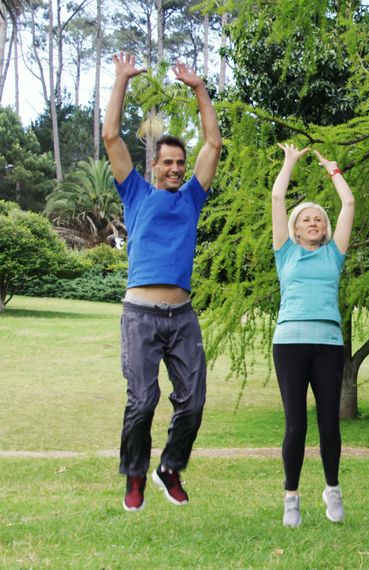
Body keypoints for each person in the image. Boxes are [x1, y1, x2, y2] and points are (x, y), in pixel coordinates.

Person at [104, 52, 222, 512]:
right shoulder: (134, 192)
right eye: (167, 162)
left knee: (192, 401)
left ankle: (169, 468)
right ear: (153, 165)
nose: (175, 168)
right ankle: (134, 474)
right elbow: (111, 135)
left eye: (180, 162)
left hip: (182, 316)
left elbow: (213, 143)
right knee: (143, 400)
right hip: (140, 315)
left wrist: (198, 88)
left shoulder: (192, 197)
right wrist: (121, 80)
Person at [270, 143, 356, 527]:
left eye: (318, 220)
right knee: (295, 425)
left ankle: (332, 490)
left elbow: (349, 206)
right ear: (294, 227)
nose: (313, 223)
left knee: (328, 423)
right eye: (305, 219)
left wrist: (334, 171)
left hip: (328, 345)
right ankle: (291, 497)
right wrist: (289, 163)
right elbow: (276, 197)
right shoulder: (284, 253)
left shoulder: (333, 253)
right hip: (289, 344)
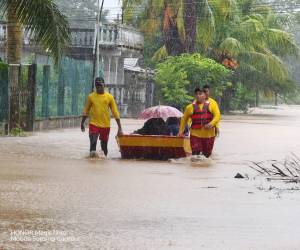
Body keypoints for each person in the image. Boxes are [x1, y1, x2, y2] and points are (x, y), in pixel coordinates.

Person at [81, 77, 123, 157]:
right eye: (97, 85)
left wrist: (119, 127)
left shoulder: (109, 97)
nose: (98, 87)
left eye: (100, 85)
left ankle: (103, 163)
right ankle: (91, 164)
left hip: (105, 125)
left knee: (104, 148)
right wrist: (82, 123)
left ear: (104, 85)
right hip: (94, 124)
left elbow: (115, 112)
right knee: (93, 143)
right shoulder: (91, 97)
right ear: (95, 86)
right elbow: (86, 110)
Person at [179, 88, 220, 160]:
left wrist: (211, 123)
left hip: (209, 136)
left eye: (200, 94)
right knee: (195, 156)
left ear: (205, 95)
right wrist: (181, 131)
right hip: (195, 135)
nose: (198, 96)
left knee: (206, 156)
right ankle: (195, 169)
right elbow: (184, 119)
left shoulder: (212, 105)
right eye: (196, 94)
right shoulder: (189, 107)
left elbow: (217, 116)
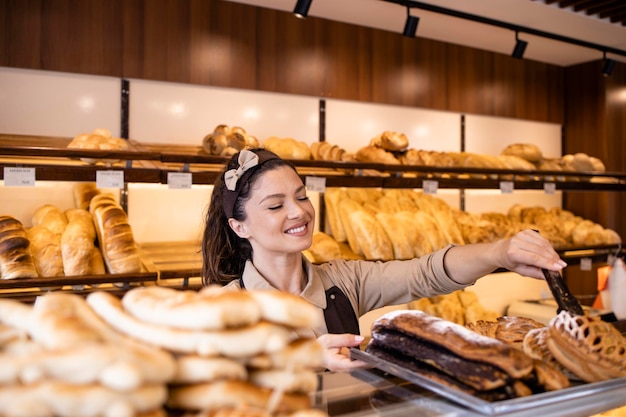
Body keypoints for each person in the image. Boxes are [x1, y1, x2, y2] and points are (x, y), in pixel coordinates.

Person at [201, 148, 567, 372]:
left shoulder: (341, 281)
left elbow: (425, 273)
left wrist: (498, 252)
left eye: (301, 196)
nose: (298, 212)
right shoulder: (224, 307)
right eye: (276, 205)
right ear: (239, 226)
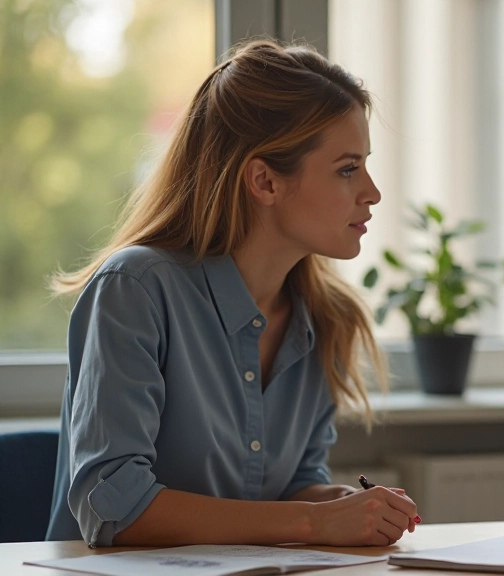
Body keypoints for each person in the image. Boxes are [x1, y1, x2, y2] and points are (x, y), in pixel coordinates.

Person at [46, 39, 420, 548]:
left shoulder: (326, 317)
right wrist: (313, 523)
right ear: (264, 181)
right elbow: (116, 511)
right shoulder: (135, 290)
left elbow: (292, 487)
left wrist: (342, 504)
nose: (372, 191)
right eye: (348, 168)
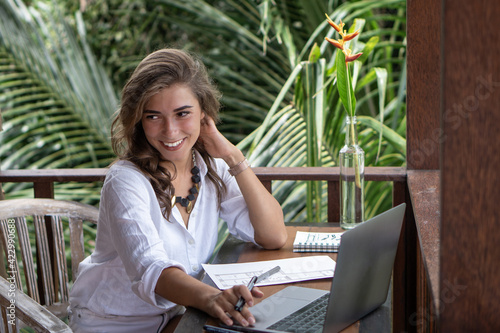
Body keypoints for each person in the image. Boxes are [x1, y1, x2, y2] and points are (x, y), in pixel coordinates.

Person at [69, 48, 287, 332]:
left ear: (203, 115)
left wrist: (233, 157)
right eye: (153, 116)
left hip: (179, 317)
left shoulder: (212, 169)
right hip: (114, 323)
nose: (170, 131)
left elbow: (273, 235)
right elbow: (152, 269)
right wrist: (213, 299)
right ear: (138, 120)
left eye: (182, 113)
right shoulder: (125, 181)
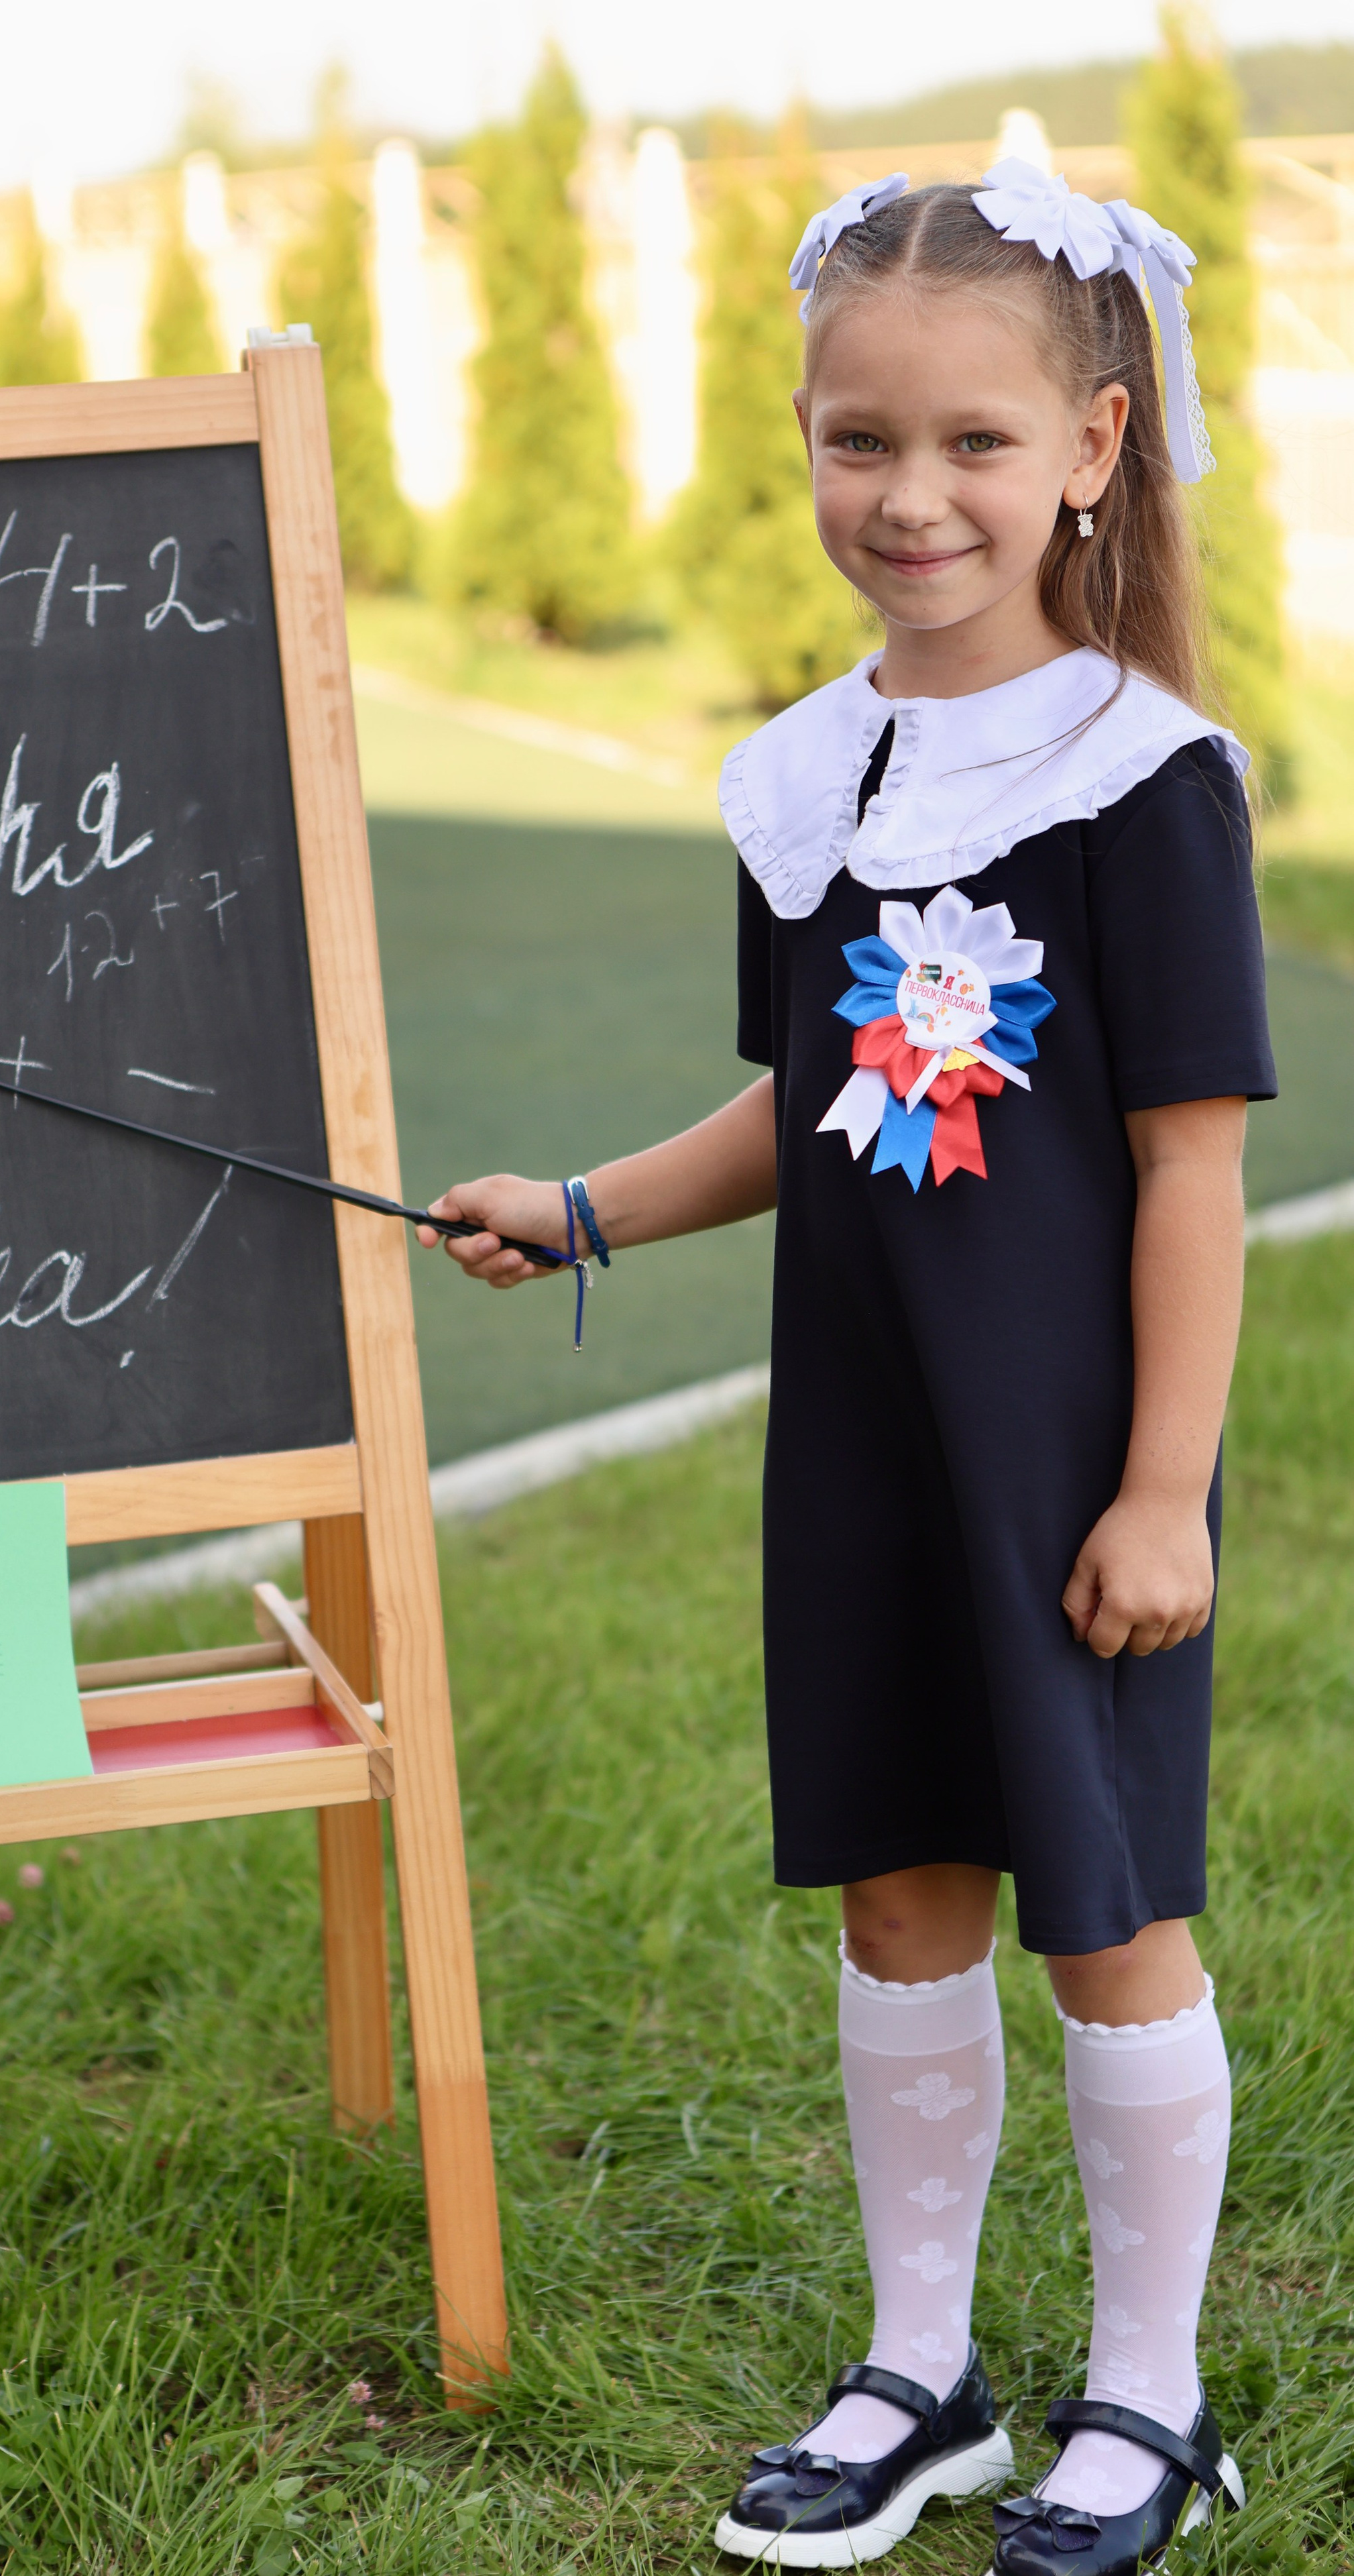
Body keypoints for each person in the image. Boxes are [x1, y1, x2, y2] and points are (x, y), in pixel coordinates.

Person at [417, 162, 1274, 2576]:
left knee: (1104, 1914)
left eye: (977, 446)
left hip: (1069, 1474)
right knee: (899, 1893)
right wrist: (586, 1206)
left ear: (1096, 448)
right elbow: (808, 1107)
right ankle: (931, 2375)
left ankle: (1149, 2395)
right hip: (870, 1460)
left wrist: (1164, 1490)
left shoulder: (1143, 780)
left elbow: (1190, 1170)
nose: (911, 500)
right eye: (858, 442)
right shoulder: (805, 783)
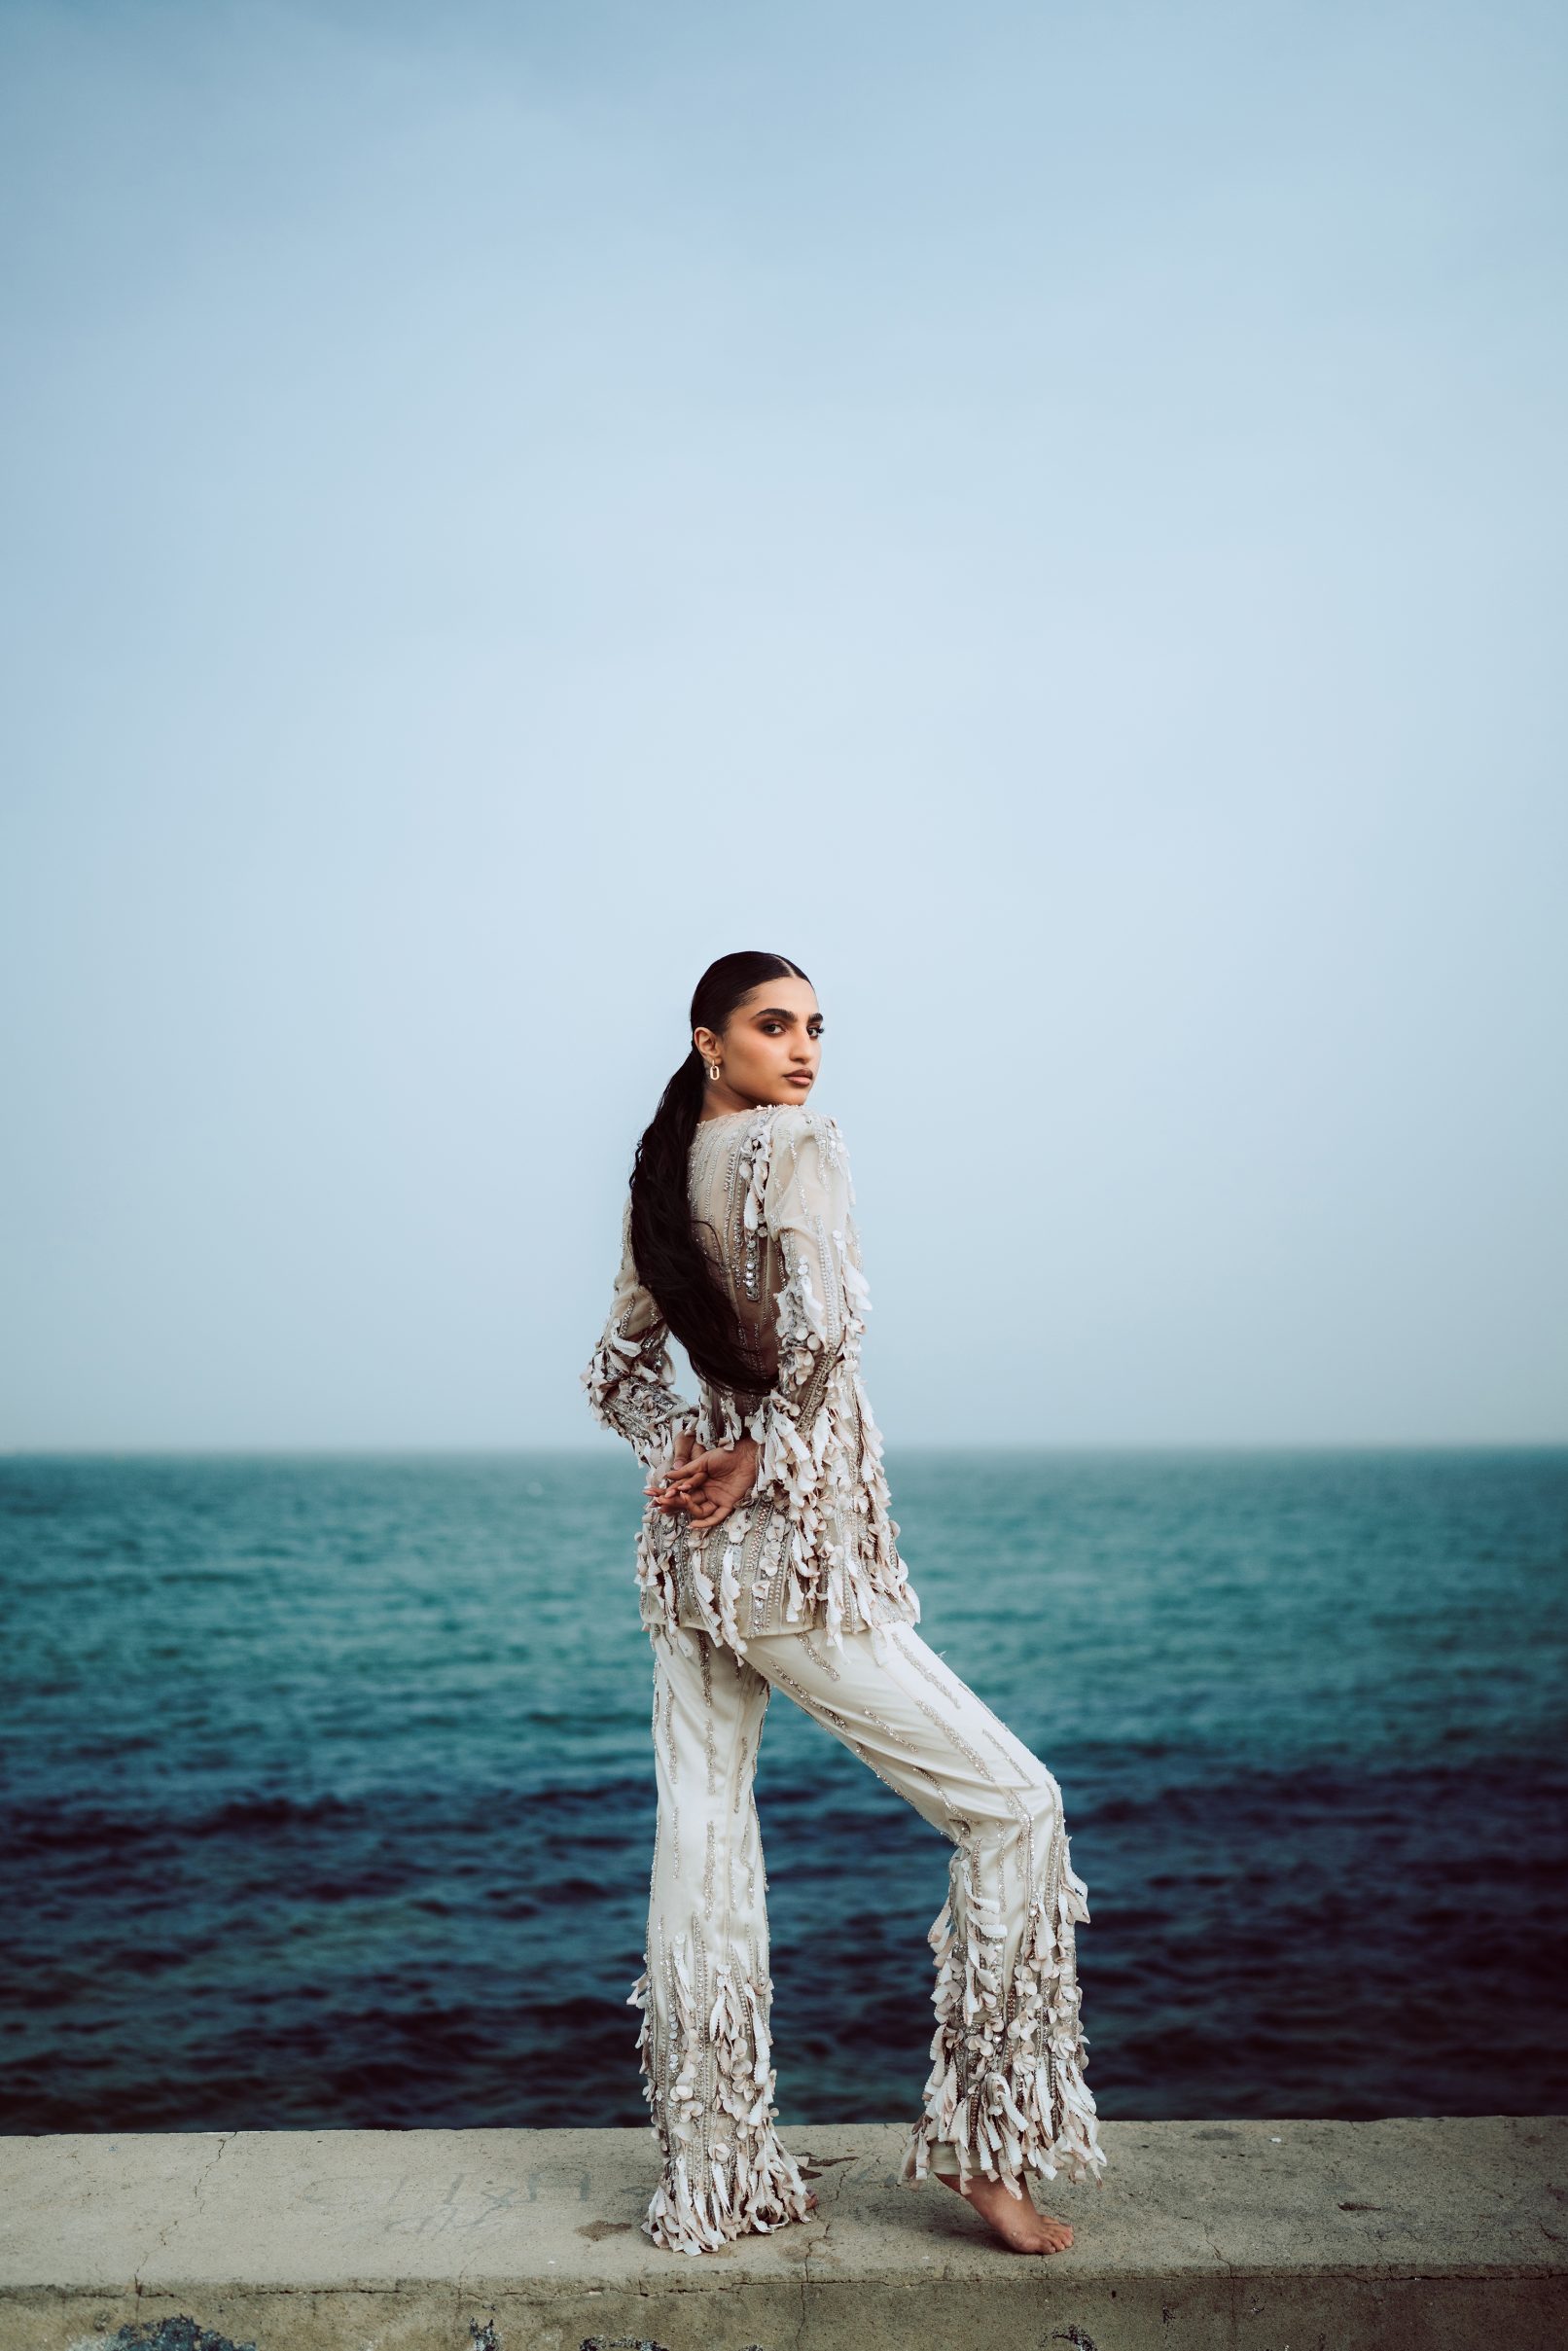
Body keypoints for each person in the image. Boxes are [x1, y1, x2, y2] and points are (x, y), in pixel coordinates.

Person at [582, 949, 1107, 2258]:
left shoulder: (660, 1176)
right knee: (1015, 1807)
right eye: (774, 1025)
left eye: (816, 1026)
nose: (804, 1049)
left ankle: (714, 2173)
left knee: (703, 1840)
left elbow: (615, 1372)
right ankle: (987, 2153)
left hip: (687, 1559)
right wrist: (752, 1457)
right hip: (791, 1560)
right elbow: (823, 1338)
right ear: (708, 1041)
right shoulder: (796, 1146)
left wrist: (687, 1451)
------------------------
• **Task**
Give again only the lines starting at the one that contains "left hip: (687, 1559)" and running to the end of the data.

• **Answer space**
left hip: (687, 1559)
right wrist: (752, 1457)
right hip: (791, 1560)
right elbow: (823, 1338)
right ear: (708, 1041)
right shoulder: (796, 1146)
left wrist: (687, 1451)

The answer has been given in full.